For the first time, the Democratic Party’s platform formally endorsed repealing the Hyde Amendment. In effect since 1980, the amendment has been annually approved in a bipartisan manner, and one analysis estimates it has saved over two  million children from abortion.

Planned Parenthood, which spends millions in each election cycle to elect pro-abortion politicians, gave its first endorsement in its 100-year history. The endorsement went to Hillary Clinton.

A Houston, Texas, grand jury chose to not indict Planned Parenthood over fetal harvesting charges. Instead, the jury indicted investigators David Daleiden and Sandra Merritt for alleged lawbreaking. (On the good news front, those charges were dropped over the summer.)

The abortion industry and its allies used misleading rhetoric to create panic about the risk of microcephaly to the unborn children of women who contracted the Zika virus. That rhetoric likely was a reason that people across the country tended to support late-term abortions when the mother has contracted the Zika virus.

Victories

As mentioned above, the Center for Medical Progress’ Daleiden and Merritt saw charges against them dropped.

The U.S. Supreme Court sent to lower courts the Obama administration’s mandate that religious non-profits violate their employees’ consciences and participate in insuring contraceptives and abortifacients. Pro-life leaders said the decision was a partial victory for the Little Sisters of the Poor, Priests for Life, Oklahoma Wesleyan University and other plaintiffs..

A federal court rejected an American Civil Liberties Union’s (ACLU) lawsuit meant to force a Catholic hospital chain to provide abortions and contraceptives.

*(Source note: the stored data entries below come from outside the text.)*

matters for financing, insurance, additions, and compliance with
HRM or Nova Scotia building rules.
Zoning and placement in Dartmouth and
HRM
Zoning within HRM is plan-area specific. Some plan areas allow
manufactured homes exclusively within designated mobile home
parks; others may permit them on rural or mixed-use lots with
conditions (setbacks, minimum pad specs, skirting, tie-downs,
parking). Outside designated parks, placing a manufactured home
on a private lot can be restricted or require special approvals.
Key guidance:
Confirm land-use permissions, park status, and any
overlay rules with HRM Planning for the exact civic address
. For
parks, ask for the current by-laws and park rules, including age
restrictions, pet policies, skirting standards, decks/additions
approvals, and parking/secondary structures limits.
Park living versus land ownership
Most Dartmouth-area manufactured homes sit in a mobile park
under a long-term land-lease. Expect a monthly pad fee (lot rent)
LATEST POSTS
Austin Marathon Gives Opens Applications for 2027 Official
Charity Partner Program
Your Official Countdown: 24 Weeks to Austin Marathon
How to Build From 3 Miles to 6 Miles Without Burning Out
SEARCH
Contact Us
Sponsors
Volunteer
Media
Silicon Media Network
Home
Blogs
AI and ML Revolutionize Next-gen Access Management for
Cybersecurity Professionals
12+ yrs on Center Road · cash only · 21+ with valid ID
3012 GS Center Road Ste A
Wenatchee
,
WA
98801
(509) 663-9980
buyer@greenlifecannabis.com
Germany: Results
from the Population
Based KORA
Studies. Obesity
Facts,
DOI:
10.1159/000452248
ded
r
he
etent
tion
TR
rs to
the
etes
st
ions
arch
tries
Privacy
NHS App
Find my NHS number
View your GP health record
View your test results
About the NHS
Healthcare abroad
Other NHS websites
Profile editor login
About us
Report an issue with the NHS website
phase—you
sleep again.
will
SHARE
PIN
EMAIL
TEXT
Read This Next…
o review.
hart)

As outlined in this Washington Post piece, South Dakota, South Carolina and Ohio passed bans on abortions after 20 weeks’ gestation were signed in 2016, making 18 states with such bans. Additionally, at least two states lengthened abortion waiting periods, and Indiana banned abortion if the mother was getting one because of the race or sex of the child, or because the child had Down Syndrome.

Several states have banned dismemberment abortions, which are used in 95 percent of second-trimester abortions. While most of the measures have been blocked by courts, and even if upheld would still allow abortions in the second trimester, supporters such as Oklahoma Senator James Lankford (R-OK) say the effort will educate the public on the realities of abortion.

A Created Equal-commissioned study in Canada found that graphic images of abortion victims modestly swayed people’s views of abortion towards supporting life. Graphic images of abortion victims are controversial both inside and outside the pro-life movement, so understanding their effectiveness is important. Additionally, the study noted, people’s personal views on abortion are often correlated to supporting pro-life policies. Thus, the study could have a secondary effect of leading to pro-life policies, at least in the area in which it was conducted.

Another study found that about two-thirds of babies born at 22 and 23 weeks’ gestation survive to leave the hospital if proper medical care is provided. This German study further weakens the abortion industry’s argument for the alleged necessity of late-term abortions — the earliest birth at which a baby has survived is prior to 21 weeks’ gestation — and is yet another rebuttal to the idea that abortion until the ninth month is an acceptable political and moral perspective. 

In the third and last debate during the 2016 general election presidential campaign, Trump said about late-term abortions, “I think it’s terrible. If you go with what Hillary is saying, in the ninth month, you can take the baby and rip the baby out of the womb of the mother just prior to the birth of the baby.”

Trump said that in front of an estimated 72 million viewers. Millions of Americans also watched Mike Pence defend unborn life in the vice presidential debate with Senator Tim Kaine (D-VA).